*** Provided data ***

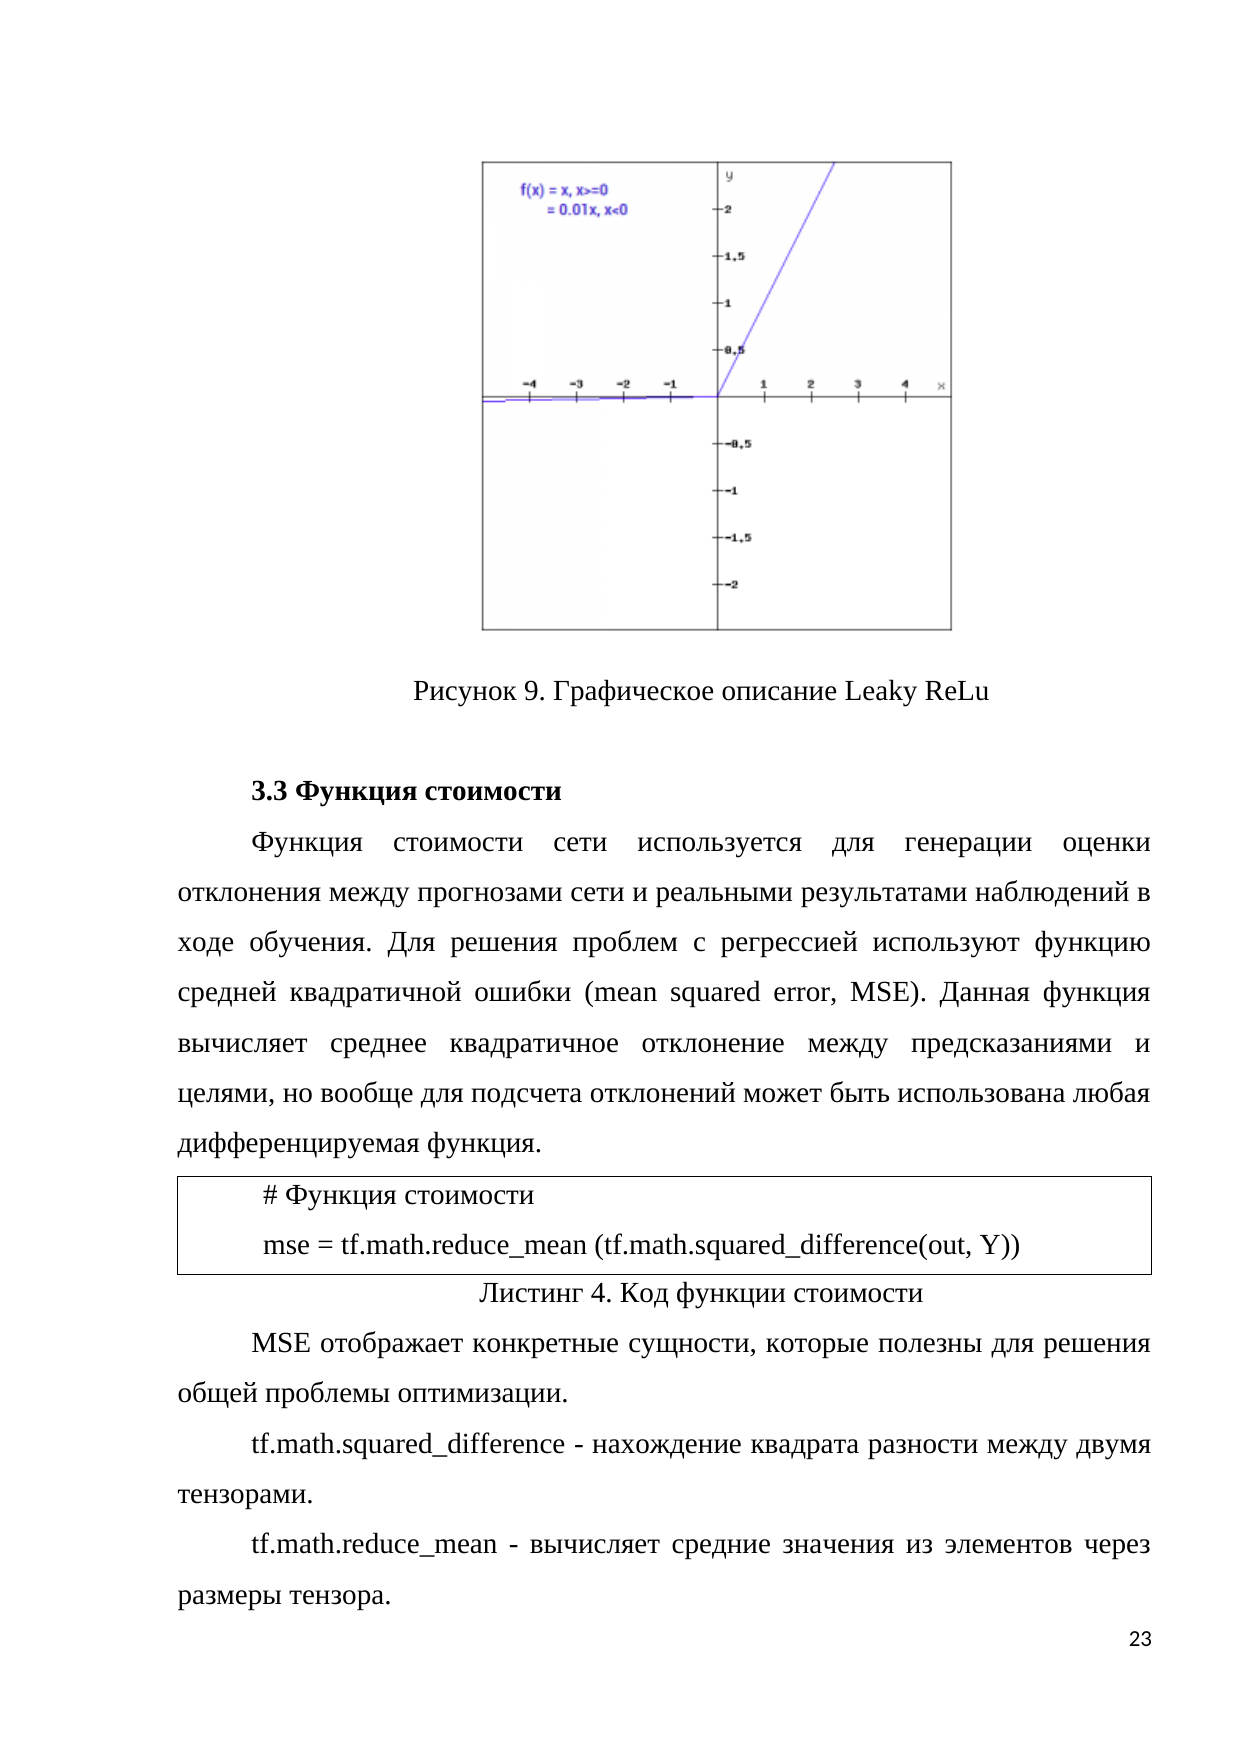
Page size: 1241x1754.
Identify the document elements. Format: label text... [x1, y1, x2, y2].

subtitle 3.3 Функция стоимости [177, 773, 1152, 807]
text tf.math.reduce_mean - вычисляет средние значения из элементов через размеры тензора. [177, 1526, 1152, 1610]
picture [396, 118, 1007, 659]
table_header # Функция стоимости mse = tf.math.reduce_mean (tf.math.squared_difference(out, Y)) [178, 1177, 1151, 1274]
text Листинг 4. Код функции стоимости [177, 1275, 1152, 1308]
text tf.math.squared_difference - нахождение квадрата разности между двумя тензорами. [177, 1426, 1152, 1510]
text MSE отображает конкретные сущности, которые полезны для решения общей проблемы оптимизации. [177, 1325, 1152, 1409]
text Функция стоимости сети используется для генерации оценки отклонения между прогнозами сети и реальными результатами наблюдений в ходе обучения. Для решения проблем с регрессией используют функцию средней квадратичной ошибки (mean squared error, MSE). Данная функция вычисляет среднее квадратичное отклонение между предсказаниями и целями, но вообще для подсчета отклонений может быть использована любая дифференцируемая функция. [177, 824, 1152, 1159]
text Рисунок 9. Графическое описание Leaky ReLu [177, 673, 1152, 706]
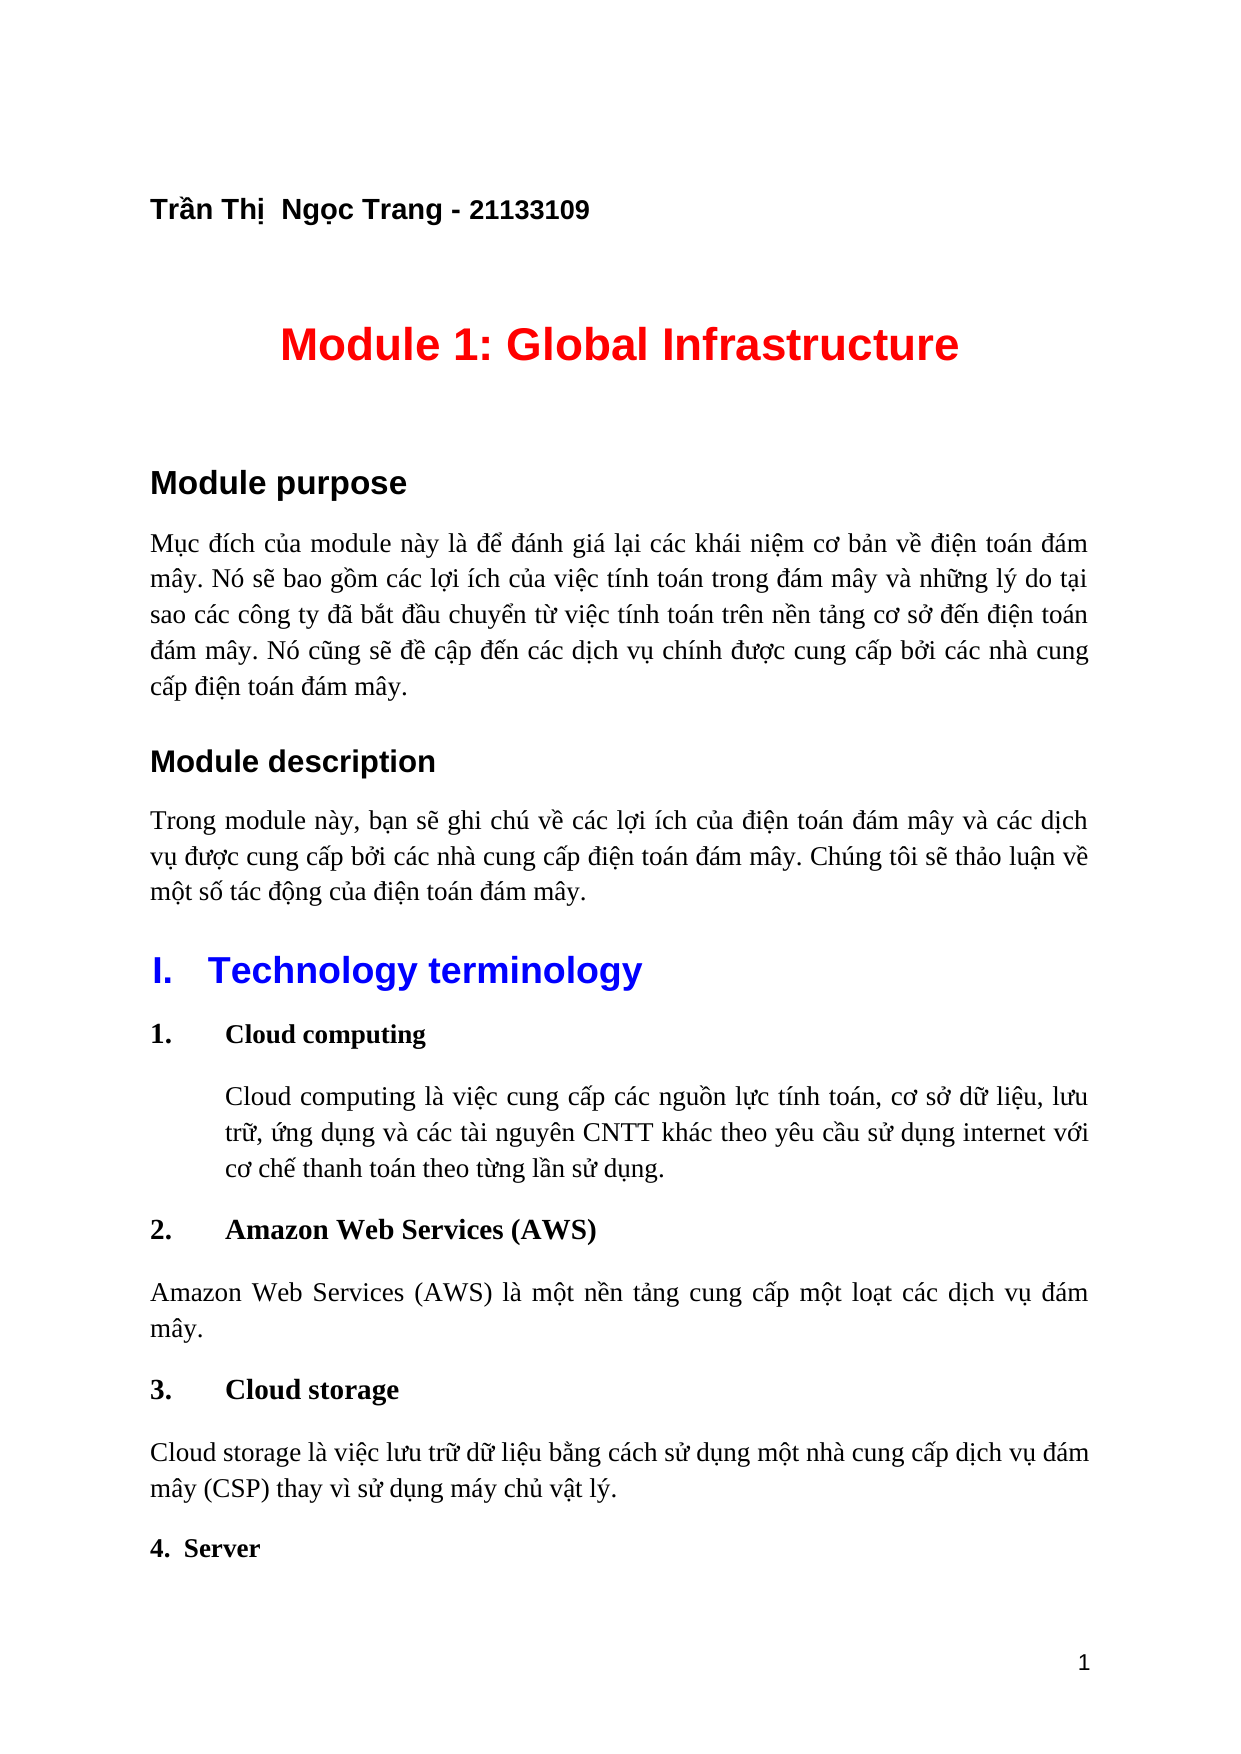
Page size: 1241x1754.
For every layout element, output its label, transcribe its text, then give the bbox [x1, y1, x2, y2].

text 3. Cloud storage [150, 1372, 1090, 1406]
text Cloud storage là việc lưu trữ dữ liệu bằng cách sử dụng một nhà cung cấp dịch vụ đám mây (CSP) thay vì sử dụng máy chủ vật lý. [150, 1436, 1090, 1503]
text Mục đích của module này là để đánh giá lại các khái niệm cơ bản về điện toán đám mây. Nó sẽ bao gồm các lợi ích của việc tính toán trong đám mây và những lý do tại sao các công ty đã bắt đầu chuyển từ việc tính toán trên nền tảng cơ sở đến điện toán đám mây. Nó cũng sẽ đề cập đến các dịch vụ chính được cung cấp bởi các nhà cung cấp điện toán đám mây. [150, 527, 1090, 701]
text Trong module này, bạn sẽ ghi chú về các lợi ích của điện toán đám mây và các dịch vụ được cung cấp bởi các nhà cung cấp điện toán đám mây. Chúng tôi sẽ thảo luận về một số tác động của điện toán đám mây. [150, 804, 1090, 906]
subtitle Module description [150, 743, 1090, 779]
subtitle I. Technology terminology [152, 948, 1090, 992]
subtitle Module purpose [150, 463, 1090, 502]
text 1. Cloud computing [150, 1017, 1090, 1050]
text Amazon Web Services (AWS) là một nền tảng cung cấp một loạt các dịch vụ đám mây. [150, 1276, 1090, 1343]
subtitle Module 1: Global Infrastructure [150, 318, 1090, 371]
text 2. Amazon Web Services (AWS) [150, 1212, 1090, 1246]
subtitle Trần Thị Ngọc Trang - 21133109 [150, 192, 1090, 225]
text Cloud computing là việc cung cấp các nguồn lực tính toán, cơ sở dữ liệu, lưu trữ, ứng dụng và các tài nguyên CNTT khác theo yêu cầu sử dụng internet với cơ chế thanh toán theo từng lần sử dụng. [225, 1080, 1090, 1183]
text 4. Server [150, 1532, 1090, 1563]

***

Exercise goal → The lines above that hold the word "tảng" need counting; write the count and nothing more.

Exercise solution → 2